Überall Verschwörung? 

An sich alles seine Sache, klar. Aber eben doch nicht ganz. Neben der Selbstreflexion gibt es nämlich auch: Verschwörungstheorien, die er ebenso ungefiltert auf sein Publikum entlässt. Auf seinem Track „Apokalypse“ spricht er von Zirkeln, die die Welt lenken. Verpackt in Actionfilm-Kino zwar, aber dennoch so formuliert, als würden all die kruden Thesen der Wahrheit entsprechen, beziehungsweise echten historischen Quellen (Bibel, Koran, Talmund) entstammen.

 

Er spricht von dämonischen Blutlinien, denen noch heute hohe Politiker angehören, Dschinn-Magie, bösen Banken und den Illuminaten, die die Weltherrschaft an sich reißen wollen. Was wie ein millionenfach geklickter harmloser Spaß klingt, landet so leider auf ungut fruchtbarem Boden: „Was ich aber wirklich bemerkenswert finde, ist das Thema, um das es geht. So was kann man nur schreiben, wenn man ein tief greifendes Wissen über Okkultismus, Esoterik, Logenverbände und die nicht 'Mainstream' Geschichte vorweisen kann“, ist einer der Kommentare unter dem Video, der am meisten Anklang gefunden hat. Oder: „KOLLEGAH als Geschichtslehrer wäre krass.« Darunter diskutieren User über die Wahrheit, die angeblich keiner sehen will.

 

Um das zur Sicherheit ganz klar zu sagen: Kollegah als Geschichtslehrer, das wäre fatal. Denn die Anspielungen auf vermeintliche Machtzirkel, die die Welt lenken, die sich auf „Imperator“ finden, sind vielleicht vieles, fundiert gehört aber nicht dazu. „Ihr rappt für Autos, Hose und Silberperlenketten, Ich rap’ um Macht zu erlangen, um irgendwann die Verbrecher zu ficken bei Bilderbergertreffen“, sagt er zum Beispiel, und was erst mal nach einem riesigen Spaß klingt, verdichtet sich zu einem neuen Kollegah, der tatsächlich an derartige Theorien zu glauben scheint. Theorien, die derzeit Konjunktur haben. Die in seiner Zielgruppe ankommen, aber vor allem eines im Sinn haben: Die komplexen politischen und gesellschaftlichen Prozesse verklären, vereinfachen und sich ein greifbares Feindbild suchen.

 

Das eigene Leben verläuft nicht optimal, apokalyptische Nachrichten aus der ganzen Welt fluten die Bildschirme. Warum? Ganz einfach aus Sicht der Theorieanhänger: Die Illuminaten haben uns infiltriert und sorgen für Chaos. Oder: Auf der Bilderbergerkonferenz, die tatsächlich von der Öffentlichkeit abgeschottet wird und erfolgreiche Persönlichkeiten vernetzt, treffen sich die Machteliten, die genau entscheiden, was, wann, wo in Wirtschaft und Politik passiert. 

 

Dass es so einfach nicht funktioniert, geschenkt. Aber diese Theorien befeuern auch antidemokratische und rechtsextreme oder wenigstens populistische Thesen, die „das Volk“ als Stimmlose Mehrheit sehen und dafür sorgen, dass viele sich nicht mehr die Mühe machen, tatsächlich drüber nachzudenken, was schief läuft in der Gesellschaft. Die vermeintliche Lösung ist ja da: „Verbrecher ficken bei Bilderbergertreffen“.

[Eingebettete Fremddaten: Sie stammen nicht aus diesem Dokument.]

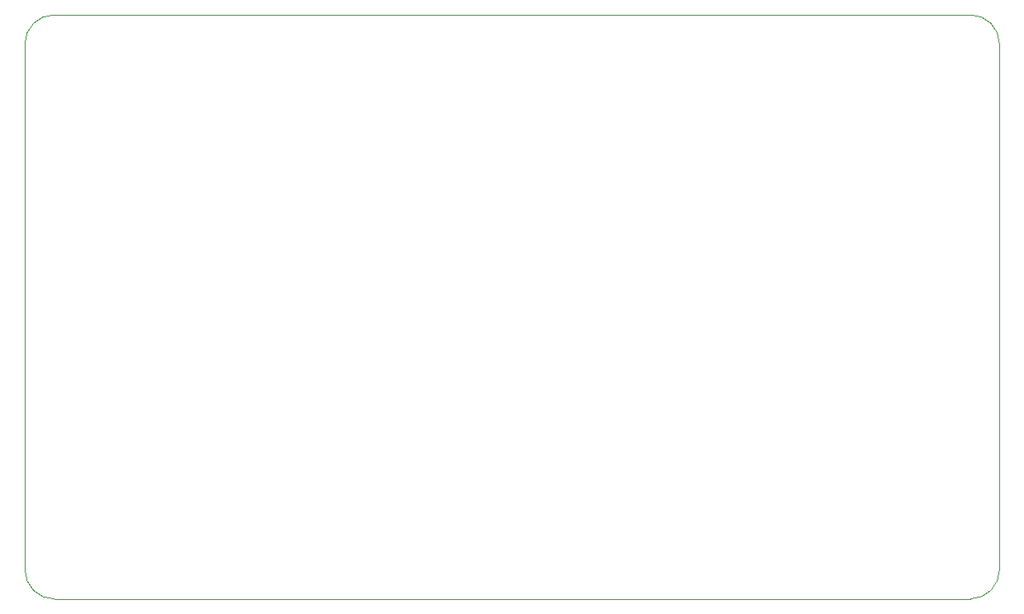
<source format=gko>
%TF.GenerationSoftware,KiCad,Pcbnew,(6.0.4)*%
%TF.CreationDate,2022-04-13T22:44:02+02:00*%
%TF.ProjectId,PPSE_2021,50505345-5f32-4303-9231-2e6b69636164,rev?*%
%TF.SameCoordinates,Original*%
%TF.FileFunction,Profile,NP*%
%FSLAX46Y46*%
G04 Gerber Fmt 4.6, Leading zero omitted, Abs format (unit mm)*
G04 Created by KiCad (PCBNEW (6.0.4)) date 2022-04-13 22:44:02*
%MOMM*%
%LPD*%
G01*
G04 APERTURE LIST*
%TA.AperFunction,Profile*%
%ADD10C,0.100000*%
%TD*%
G04 APERTURE END LIST*
D10*
X87513698Y-131919999D02*
G75*
G03*
X90510000Y-134919999I3000802J799D01*
G01*
X187520775Y-77919228D02*
X187520772Y-131922928D01*
X87513691Y-131919999D02*
X87515600Y-77921538D01*
X184520772Y-134919237D02*
X90510000Y-134919999D01*
X90515600Y-74921538D02*
X184524466Y-74919228D01*
X184520772Y-134919275D02*
G75*
G03*
X187520772Y-131922928I-772J3000775D01*
G01*
X187520775Y-77919228D02*
G75*
G03*
X184524466Y-74919228I-3000775J-772D01*
G01*
X90515600Y-74921500D02*
G75*
G03*
X87515600Y-77921538I0J-3000000D01*
G01*
M02*

</source>
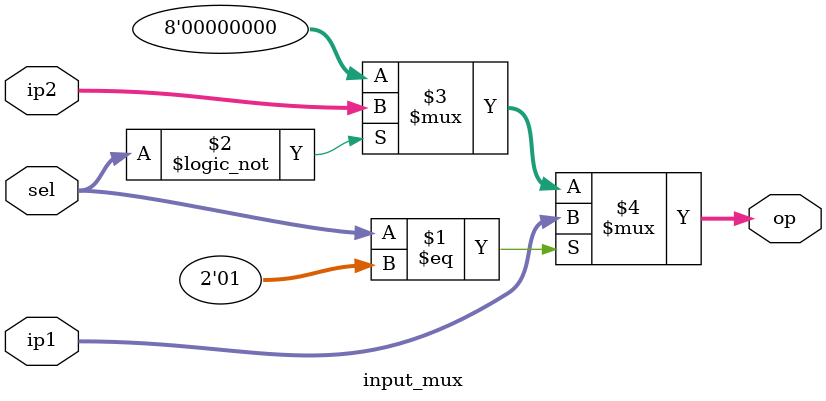
<source format=v>
`timescale 1ns / 1ps

module input_mux(
    input [7:0] ip1,
    input [7:0] ip2,
    input [1:0] sel,
    output [7:0] op
    );
    assign op = (sel == 2'b01)?ip1:(sel == 2'b00)?ip2:8'h0;
endmodule

</source>
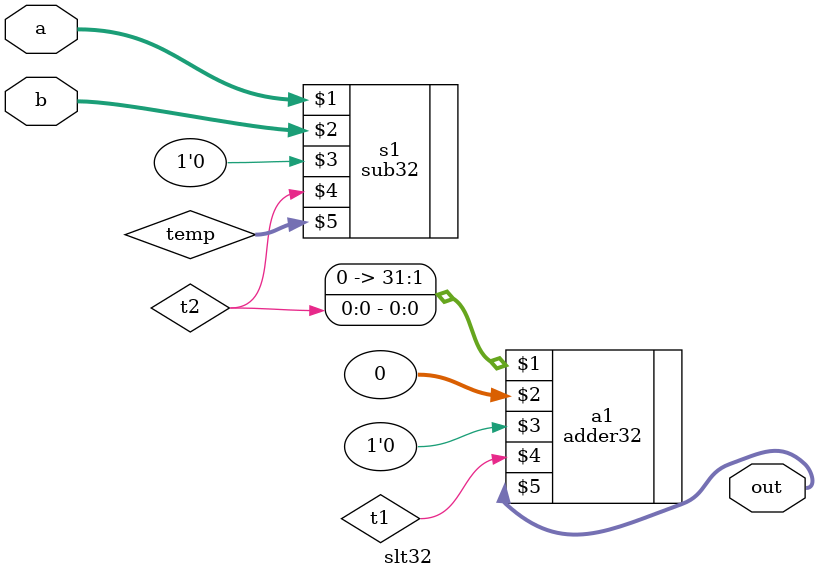
<source format=v>
`timescale 1ns / 1ps

module slt32(
    input [31:0] a,
    input [31:0] b,
    output [31:0] out
);
    wire [31:0] temp;
    wire t1,t2;
    sub32 s1(a,b,1'b0,t2,temp);
    adder32 a1({31'b0,t2},32'b0,1'b0,t1,out);
endmodule

</source>
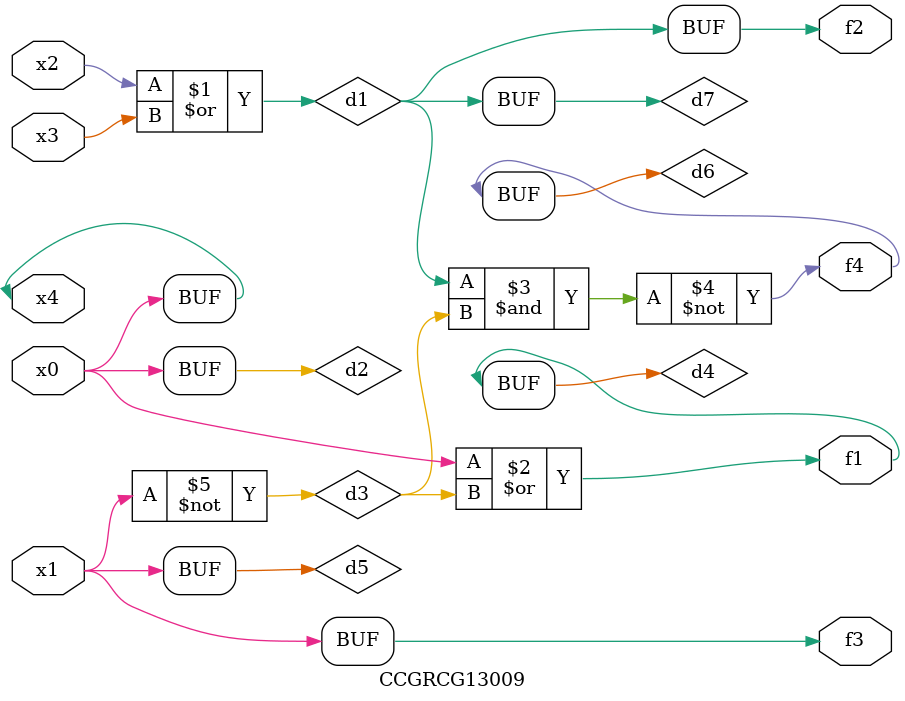
<source format=v>
module CCGRCG13009(
	input x0, x1, x2, x3, x4,
	output f1, f2, f3, f4
);

	wire d1, d2, d3, d4, d5, d6, d7;

	or (d1, x2, x3);
	buf (d2, x0, x4);
	not (d3, x1);
	or (d4, d2, d3);
	not (d5, d3);
	nand (d6, d1, d3);
	or (d7, d1);
	assign f1 = d4;
	assign f2 = d7;
	assign f3 = d5;
	assign f4 = d6;
endmodule

</source>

Auch eine zusammen mit Street Cinema produzierte Reportage in einem palästinensischen Autonomiegebiet im Westjordanland geht in eine ähnliche Richtung. Auch dort inszeniert er sich als Anpacker, der den Opfern des Israel-Palästina-Konflikts unter die Arme greifen möchte. Er knallt Scheine auf den Tisch, kauft Computer und Mobiliar, um eine Schule einzurichten, und will diese Tätigkeit mit seiner neu gegründeten Anpacker-Stiftung in nächster Zeit weiter vorantreiben. Von jedem verkauften Release soll Geld in die Stiftung fließen, erzählt er in einer Videoansage auf seinem Youtube-Channel. Der Gedanke, zu helfen ist löblich. Die unabhängige Abbildung des Ist-Zustandes in einem vom Konflikt geschundenen Gebiet aber genauso. Doch Kollegah schafft genau das nicht. Die Dokumentation entwickelt sich zu einer obskuren Art von gut gemeintem, aber einseitigen Imagefilm.

 

Ähnlich besserwisserisch wie in seinem pseudohistorischen „Apokalypse“-Track mimt er den Allwissenden. Das Leid der Palästinenser wird nur angerissen, die Gespräche mit Einheimischen weitestgehend kaschiert. Stattdessen erklärt nur Kollegah seine Sicht der Dinge, die zwar die stark umstrittene und oft menschenunwürdige Siedlungspolitik Israels beleuchtet, sich aber weder mit beiden Seiten auseinandersetzt, noch nach richtigen Informationen sucht. Die meiste Zeit über stolziert Kollegah als hemdsärmeliger Kumpeltyp durchs Bild. Felix Blume scheint da längst wieder abgemeldet. Emotionen gibt es kaum.

 

Auch in der Doku wird oberflächlich über ein komplexes Thema berichtet. Und auch hier kaufen ihm seine Fans das zumindest stellenweise ab.

 

Kollegah ist also nicht mehr nur der Zuhälterrapper mit dem kaputten Frauenbild, der Bitchslaps verteilt. Er verschwimmt zurzeit immer mehr mit der Privatperson Felix Blume. „Ein Journalist würde sagen, [„Imperator“] ist das Album von Kollegah, das am weitesten weg ist von der Kunstperson“, meint er in einer Videobotschaft für seine Fans. Doch das funktioniert leider nicht: die überzeichnete, gewalttätige Kunstperson, die plötzlich helfen und lehren möchte steht sich selbst im Weg. Nichts passt mehr zusammen. Kollegah penetriert nicht mehr fiktive „Bitches“, sondern seine Fans mit Halbwahrheiten.